— Work item —
Include in the output exactly the lines from the opening of the data through the line containing "###### 真正的error", and nothing more.

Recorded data
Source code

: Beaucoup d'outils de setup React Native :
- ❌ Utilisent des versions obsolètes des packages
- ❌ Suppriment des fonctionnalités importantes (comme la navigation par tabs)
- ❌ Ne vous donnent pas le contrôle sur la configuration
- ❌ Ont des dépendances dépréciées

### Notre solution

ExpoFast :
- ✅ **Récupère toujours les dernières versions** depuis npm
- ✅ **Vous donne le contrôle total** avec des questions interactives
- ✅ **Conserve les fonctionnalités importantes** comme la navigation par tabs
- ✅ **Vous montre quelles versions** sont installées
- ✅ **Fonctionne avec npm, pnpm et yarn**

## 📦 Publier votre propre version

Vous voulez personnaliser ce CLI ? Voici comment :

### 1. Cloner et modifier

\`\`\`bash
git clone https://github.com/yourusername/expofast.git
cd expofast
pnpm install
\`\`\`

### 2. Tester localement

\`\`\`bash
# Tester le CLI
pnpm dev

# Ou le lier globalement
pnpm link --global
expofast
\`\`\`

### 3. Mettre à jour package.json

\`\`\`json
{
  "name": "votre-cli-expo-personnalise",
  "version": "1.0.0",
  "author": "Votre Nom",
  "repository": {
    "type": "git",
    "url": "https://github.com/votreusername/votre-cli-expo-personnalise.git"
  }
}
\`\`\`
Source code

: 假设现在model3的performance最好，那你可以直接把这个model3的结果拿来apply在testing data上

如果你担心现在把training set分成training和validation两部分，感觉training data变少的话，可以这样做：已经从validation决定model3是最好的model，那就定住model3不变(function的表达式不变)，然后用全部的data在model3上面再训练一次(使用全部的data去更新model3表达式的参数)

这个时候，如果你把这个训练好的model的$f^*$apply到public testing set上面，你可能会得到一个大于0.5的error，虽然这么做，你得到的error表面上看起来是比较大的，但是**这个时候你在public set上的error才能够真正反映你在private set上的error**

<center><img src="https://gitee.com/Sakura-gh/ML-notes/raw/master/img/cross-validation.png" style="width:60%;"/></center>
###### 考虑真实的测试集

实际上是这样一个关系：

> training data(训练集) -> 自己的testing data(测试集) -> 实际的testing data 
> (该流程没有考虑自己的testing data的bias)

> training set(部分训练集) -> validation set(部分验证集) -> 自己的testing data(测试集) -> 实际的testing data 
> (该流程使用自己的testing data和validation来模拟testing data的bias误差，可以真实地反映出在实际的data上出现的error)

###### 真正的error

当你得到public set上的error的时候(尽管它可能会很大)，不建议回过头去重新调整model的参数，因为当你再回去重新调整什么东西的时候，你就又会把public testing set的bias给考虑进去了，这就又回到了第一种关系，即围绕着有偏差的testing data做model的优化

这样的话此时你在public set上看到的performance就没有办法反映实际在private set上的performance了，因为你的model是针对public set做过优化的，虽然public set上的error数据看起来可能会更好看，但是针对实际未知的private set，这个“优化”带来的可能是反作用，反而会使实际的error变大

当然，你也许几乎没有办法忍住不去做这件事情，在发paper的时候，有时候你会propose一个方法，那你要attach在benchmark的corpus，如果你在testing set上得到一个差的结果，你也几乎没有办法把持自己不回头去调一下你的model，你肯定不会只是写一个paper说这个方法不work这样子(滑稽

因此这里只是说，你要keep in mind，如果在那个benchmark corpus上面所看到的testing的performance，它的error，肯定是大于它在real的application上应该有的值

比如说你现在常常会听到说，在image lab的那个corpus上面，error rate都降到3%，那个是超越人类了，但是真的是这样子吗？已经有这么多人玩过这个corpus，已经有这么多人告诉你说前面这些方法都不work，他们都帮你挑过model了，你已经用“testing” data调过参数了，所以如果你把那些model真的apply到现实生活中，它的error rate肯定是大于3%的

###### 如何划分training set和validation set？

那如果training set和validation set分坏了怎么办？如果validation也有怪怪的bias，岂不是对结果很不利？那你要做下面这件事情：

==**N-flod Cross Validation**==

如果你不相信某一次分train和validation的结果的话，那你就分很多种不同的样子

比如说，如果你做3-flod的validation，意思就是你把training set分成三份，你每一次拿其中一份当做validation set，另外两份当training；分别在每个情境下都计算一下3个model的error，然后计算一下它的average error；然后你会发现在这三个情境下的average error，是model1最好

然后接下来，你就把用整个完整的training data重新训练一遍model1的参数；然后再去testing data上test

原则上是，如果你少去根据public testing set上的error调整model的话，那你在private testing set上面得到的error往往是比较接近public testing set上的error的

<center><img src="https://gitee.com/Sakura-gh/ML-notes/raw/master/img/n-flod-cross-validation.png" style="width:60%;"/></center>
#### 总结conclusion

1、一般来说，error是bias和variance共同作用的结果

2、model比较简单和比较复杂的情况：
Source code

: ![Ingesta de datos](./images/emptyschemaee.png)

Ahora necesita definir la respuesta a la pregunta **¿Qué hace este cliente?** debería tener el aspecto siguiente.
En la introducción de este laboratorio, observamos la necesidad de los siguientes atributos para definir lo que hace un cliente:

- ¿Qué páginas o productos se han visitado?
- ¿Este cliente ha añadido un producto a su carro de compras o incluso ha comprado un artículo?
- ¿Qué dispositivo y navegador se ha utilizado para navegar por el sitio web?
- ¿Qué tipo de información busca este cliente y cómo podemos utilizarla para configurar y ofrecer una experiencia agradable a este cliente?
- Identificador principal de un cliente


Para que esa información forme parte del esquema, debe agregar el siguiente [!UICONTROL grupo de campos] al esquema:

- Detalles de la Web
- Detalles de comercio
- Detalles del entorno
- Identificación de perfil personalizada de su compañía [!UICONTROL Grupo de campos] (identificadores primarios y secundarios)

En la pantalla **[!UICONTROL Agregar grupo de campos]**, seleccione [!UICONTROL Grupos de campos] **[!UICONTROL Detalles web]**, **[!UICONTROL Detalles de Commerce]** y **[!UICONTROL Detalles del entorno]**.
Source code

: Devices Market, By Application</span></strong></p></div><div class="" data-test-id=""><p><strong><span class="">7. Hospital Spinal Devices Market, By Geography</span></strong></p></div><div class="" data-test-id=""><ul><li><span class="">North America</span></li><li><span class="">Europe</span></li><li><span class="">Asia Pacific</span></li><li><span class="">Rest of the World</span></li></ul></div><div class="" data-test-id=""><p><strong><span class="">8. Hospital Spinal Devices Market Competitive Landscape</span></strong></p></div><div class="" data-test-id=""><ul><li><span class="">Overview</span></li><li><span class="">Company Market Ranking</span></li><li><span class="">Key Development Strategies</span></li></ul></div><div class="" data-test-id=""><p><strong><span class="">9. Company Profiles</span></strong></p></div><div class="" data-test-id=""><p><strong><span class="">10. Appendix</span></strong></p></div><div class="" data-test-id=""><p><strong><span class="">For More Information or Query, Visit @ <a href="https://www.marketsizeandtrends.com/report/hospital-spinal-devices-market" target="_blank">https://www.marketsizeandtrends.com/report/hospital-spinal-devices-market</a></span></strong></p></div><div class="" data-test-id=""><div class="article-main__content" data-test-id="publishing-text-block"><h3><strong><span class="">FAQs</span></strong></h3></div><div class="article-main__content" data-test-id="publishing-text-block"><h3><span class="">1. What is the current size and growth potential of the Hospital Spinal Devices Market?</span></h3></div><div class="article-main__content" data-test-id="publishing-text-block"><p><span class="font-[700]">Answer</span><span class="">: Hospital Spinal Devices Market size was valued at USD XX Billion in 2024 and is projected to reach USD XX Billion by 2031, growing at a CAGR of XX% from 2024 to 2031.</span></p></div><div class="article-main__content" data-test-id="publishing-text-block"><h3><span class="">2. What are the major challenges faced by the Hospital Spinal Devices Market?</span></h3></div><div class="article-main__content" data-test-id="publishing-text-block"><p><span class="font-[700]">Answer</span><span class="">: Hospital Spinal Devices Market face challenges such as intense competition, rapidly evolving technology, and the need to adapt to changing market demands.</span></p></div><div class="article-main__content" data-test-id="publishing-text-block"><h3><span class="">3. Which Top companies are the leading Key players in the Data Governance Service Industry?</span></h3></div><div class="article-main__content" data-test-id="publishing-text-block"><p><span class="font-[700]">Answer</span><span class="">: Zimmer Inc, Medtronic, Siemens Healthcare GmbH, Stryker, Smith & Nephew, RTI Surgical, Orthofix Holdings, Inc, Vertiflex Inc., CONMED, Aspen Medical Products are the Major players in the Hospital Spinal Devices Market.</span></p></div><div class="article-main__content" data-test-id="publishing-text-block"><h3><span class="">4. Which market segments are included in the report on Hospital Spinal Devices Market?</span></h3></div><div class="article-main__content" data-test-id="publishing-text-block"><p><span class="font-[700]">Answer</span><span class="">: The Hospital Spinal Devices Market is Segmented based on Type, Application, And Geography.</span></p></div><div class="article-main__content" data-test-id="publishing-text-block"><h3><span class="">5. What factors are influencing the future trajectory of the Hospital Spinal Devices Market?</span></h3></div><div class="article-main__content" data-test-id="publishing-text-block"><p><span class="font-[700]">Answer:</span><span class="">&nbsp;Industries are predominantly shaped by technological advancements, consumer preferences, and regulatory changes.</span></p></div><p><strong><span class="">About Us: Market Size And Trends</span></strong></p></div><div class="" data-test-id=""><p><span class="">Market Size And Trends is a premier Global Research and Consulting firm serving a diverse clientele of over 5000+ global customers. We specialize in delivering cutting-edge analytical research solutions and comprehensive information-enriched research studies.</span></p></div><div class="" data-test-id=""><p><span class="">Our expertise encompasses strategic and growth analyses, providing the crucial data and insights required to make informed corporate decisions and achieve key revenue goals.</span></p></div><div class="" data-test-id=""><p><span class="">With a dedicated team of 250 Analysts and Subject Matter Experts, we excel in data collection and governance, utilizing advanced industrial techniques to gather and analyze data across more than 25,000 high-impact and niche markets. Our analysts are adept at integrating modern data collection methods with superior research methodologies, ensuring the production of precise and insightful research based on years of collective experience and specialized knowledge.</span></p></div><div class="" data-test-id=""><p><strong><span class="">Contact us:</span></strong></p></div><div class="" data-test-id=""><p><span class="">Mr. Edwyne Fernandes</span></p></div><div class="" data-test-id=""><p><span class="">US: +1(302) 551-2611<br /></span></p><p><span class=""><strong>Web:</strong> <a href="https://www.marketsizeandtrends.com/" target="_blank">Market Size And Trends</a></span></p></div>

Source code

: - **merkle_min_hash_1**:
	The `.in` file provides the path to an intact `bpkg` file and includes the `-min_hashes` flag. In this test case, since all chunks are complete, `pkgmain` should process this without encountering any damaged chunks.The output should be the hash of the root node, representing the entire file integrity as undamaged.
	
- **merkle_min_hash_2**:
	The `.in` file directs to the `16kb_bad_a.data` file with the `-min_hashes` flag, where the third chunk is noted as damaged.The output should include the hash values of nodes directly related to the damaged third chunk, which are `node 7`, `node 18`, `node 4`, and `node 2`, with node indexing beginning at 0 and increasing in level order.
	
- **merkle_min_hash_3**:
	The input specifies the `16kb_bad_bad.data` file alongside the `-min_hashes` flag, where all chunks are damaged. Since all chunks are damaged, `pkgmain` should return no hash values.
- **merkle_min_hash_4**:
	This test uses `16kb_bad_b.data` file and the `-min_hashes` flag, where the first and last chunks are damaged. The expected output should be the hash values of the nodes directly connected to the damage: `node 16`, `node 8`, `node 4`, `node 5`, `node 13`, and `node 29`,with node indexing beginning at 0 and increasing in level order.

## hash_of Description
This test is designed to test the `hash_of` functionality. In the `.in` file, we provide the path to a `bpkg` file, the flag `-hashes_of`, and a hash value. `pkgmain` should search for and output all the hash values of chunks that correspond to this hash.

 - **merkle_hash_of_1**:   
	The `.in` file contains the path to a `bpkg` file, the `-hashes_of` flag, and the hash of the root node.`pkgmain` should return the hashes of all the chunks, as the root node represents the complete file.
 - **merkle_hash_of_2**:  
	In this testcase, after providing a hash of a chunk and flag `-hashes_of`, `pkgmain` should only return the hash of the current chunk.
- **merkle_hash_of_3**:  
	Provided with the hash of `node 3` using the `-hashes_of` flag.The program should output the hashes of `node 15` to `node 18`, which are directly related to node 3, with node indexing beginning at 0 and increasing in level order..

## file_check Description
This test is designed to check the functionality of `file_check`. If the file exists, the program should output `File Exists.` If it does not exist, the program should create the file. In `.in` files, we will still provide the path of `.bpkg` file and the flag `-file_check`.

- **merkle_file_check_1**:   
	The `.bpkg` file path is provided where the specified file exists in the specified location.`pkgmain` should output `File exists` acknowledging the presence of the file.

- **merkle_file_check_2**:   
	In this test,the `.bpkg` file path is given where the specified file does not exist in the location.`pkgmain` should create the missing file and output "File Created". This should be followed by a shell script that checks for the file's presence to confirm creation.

— Problem solution —
Source code

: Beaucoup d'outils de setup React Native :
- ❌ Utilisent des versions obsolètes des packages
- ❌ Suppriment des fonctionnalités importantes (comme la navigation par tabs)
- ❌ Ne vous donnent pas le contrôle sur la configuration
- ❌ Ont des dépendances dépréciées

### Notre solution

ExpoFast :
- ✅ **Récupère toujours les dernières versions** depuis npm
- ✅ **Vous donne le contrôle total** avec des questions interactives
- ✅ **Conserve les fonctionnalités importantes** comme la navigation par tabs
- ✅ **Vous montre quelles versions** sont installées
- ✅ **Fonctionne avec npm, pnpm et yarn**

## 📦 Publier votre propre version

Vous voulez personnaliser ce CLI ? Voici comment :

### 1. Cloner et modifier

\`\`\`bash
git clone https://github.com/yourusername/expofast.git
cd expofast
pnpm install
\`\`\`

### 2. Tester localement

\`\`\`bash
# Tester le CLI
pnpm dev

# Ou le lier globalement
pnpm link --global
expofast
\`\`\`

### 3. Mettre à jour package.json

\`\`\`json
{
  "name": "votre-cli-expo-personnalise",
  "version": "1.0.0",
  "author": "Votre Nom",
  "repository": {
    "type": "git",
    "url": "https://github.com/votreusername/votre-cli-expo-personnalise.git"
  }
}
\`\`\`
Source code

: 假设现在model3的performance最好，那你可以直接把这个model3的结果拿来apply在testing data上

如果你担心现在把training set分成training和validation两部分，感觉training data变少的话，可以这样做：已经从validation决定model3是最好的model，那就定住model3不变(function的表达式不变)，然后用全部的data在model3上面再训练一次(使用全部的data去更新model3表达式的参数)

这个时候，如果你把这个训练好的model的$f^*$apply到public testing set上面，你可能会得到一个大于0.5的error，虽然这么做，你得到的error表面上看起来是比较大的，但是**这个时候你在public set上的error才能够真正反映你在private set上的error**

<center><img src="https://gitee.com/Sakura-gh/ML-notes/raw/master/img/cross-validation.png" style="width:60%;"/></center>
###### 考虑真实的测试集

实际上是这样一个关系：

> training data(训练集) -> 自己的testing data(测试集) -> 实际的testing data 
> (该流程没有考虑自己的testing data的bias)

> training set(部分训练集) -> validation set(部分验证集) -> 自己的testing data(测试集) -> 实际的testing data 
> (该流程使用自己的testing data和validation来模拟testing data的bias误差，可以真实地反映出在实际的data上出现的error)

###### 真正的error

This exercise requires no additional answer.